This is a guest post by my beautiful sister, Lisa. She is a former level 9 gymnast. She competed on the Clemson club team also, and has since graduated and entered the “real world”.
As a former gymnast myself, I get pretty indignant when I think about the age “limit” on gymnastics. Most sports can be played at any age, if the person is up to it, of course. Think about it —basketball, baseball, football, soccer, hockey, running, ultimate Frisbee, swimming… the list goes on. People of all ages participate in these sports. Whether it is a friendly pickup game of basketball on the weekend, or training for the Thanksgiving half-marathon or even just swimming laps at the pool, many athletes have the option to continue participating in their sport even after school ends. But with gymnastics, you can’t just go work out when you get the urge. Many gyms have an age limit of 18, because of insurance reasons. So after college, if you don’t go pro, then there are very few options available. If you’re on good terms with a coach who doesn’t mind you working out in their gym, that can work. Or if you start coaching at a gym, they may allow you to work out on the side — but not always. So, what’s a gymnast to do? While I have yet to find the perfect solution, here are some ways I’ve tried to appease my gymnastics “roots” in my early twenties.
- Coach. This one requires a fairly big commitment, but clearly keeps you involved in the sport. Even if you don’t have much time, you can probably still coach for a few hours a week. Many gyms need class coaches, and especially on the weekends. I know many people who just coach one or two classes on Saturday mornings. And, you do get the benefit of a little extra spending money!
- Judge. Again, this requires a big commitment, but you’ll definitely get your fill of gymnastics! My mother and sister both became judges and really enjoy it. It’s seasonal too, so you won’t have to give up much time in the summer. Learn how to become a gymnastics judge here. With judging, you mostly work on the weekends, so it won’t interfere with your job, and again you’ll be making a little extra cash!
- Yoga. I really enjoy yoga, and I like that I can continue to work on my flexibility. I mean hey, I worked hard for those splits! I may not be working out 20+ hours in a chalky gym anymore, but I still pride myself on being able to bust out a split. The blisters I can do without, the splits — I’ll keep.
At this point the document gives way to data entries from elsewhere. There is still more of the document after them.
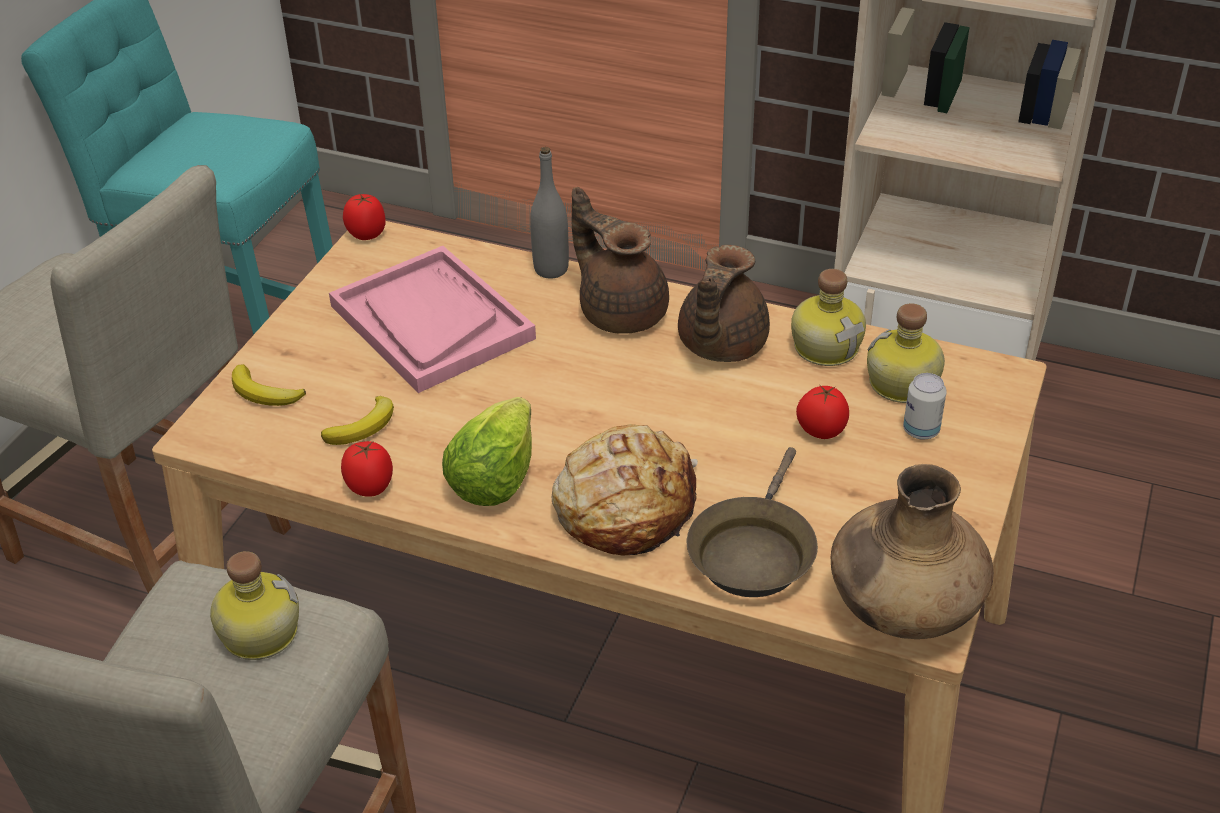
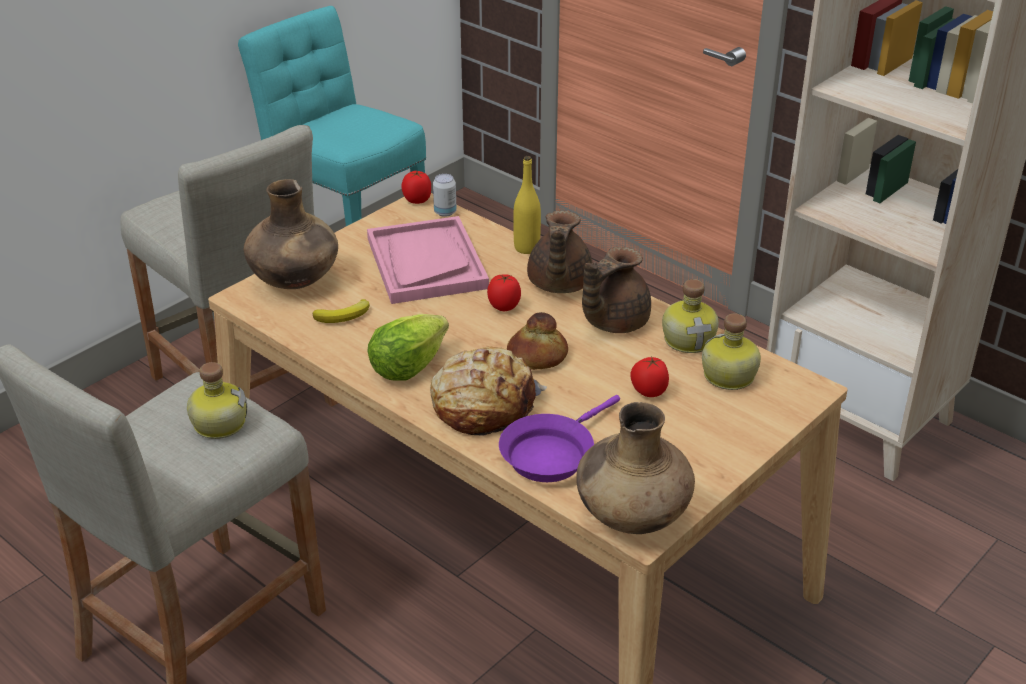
camera: 20 degrees right, 5 degrees down
(264, 393) = (295, 281): banana -> brown vase
(369, 487) = (326, 352): tomato -> tomato (504, 306)
(551, 269) = (526, 248): grey bottle -> yellow bottle
(621, 311) = (558, 284): brown teapot -> brown teapot turned 150 degrees counterclockwise
(654, 419) = (537, 356): none -> bread
(753, 552) = (551, 453): brown frying pan -> purple frying pan
(921, 431) = (722, 409): can -> can (445, 212)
- Handstand walk. This is purely for my own enjoyment. It may sound silly, but about once a week, I’ll walk up and down the hallway on my hands. It’s like my splits — it’s just something I think is cool and get a little thrill out of. Now, I’m not saying start walking down the grocery store aisle on your hands. But, when I’m at home, I may walk around on the carpet for a few minutes. It keeps me feeling limber and works a few different muscles, too.
- Find a sport/hobby where you can set concrete goals. This is different than just yoga or pilates. While I really like both of those, it doesn’t always give me the same satisfaction that mastering a new skill did. I needed something to give me the thrill of athletic achievement. I started running a few years ago, and got really into distance running. Going from barely being able to run a ½ mile, to running 6, 7 and even 9 miles gave me back a similar sense of accomplishment that sticking a routine used to give me. Clearly, it doesn’t have to be running. It could be swimming X amount of laps in butterfly or going on a 3 mile bike ride. I think it does help if you can find an event to enter to keep you motivated as well. Races, tournaments, triathlons, etc. can help fulfill that meet “void” and give you that great adrenaline rush!
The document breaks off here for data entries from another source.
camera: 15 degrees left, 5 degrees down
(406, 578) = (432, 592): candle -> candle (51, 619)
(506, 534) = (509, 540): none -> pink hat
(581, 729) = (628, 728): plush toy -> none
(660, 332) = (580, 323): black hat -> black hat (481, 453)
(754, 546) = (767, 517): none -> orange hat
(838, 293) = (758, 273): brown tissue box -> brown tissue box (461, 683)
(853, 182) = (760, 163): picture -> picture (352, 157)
- Check out the local dance studios. See what classes they offer for adults. You can take salsa dancing, swing dancing, ball room dancing, etc. They can be pretty fun, and having taken gymnastics may make it easier. For example, in swing dancing they do a lot of cool flips and moves that a former gymnast may be able to master fairly quickly. And, if you really liked doing floor routines, this could be a great way to continue performing in front of an audience.
- Do your workouts outside. One thing about gymnastics that I didn’t like was that we were always inside. When the weather was nice out, we still had to work out inside, since you can’t just move all the balance beams out to the parking lot. When I stopped gymnastics, I had a lot of extra time and energy. So, I started doing some different things that I didn’t have the opportunity to do when I was practicing. I went kayaking and on nature walk/hikes with my roommates and their dogs. Now that I am in the “real world,” I feel like, again, I’m not outside as much as I’d like. I love it when my friends will suggest a walk through a state park, or we’ll do circuit type workouts outside. Exercising outside makes it feel less like a boring old workout, and much more fun. I didn’t used to do gymnastics to stay in shape. I did it because I enjoyed it. So, why make my workouts now feel like work? Make them something you can look forward to — rather than dread — and you’re much more likely to stay active.
Leaving gymnastics was pretty tough. But, bottom line — keep moving! I’m much happier when I’m active. It’s just all about finding a new way to channel that energy. Good luck!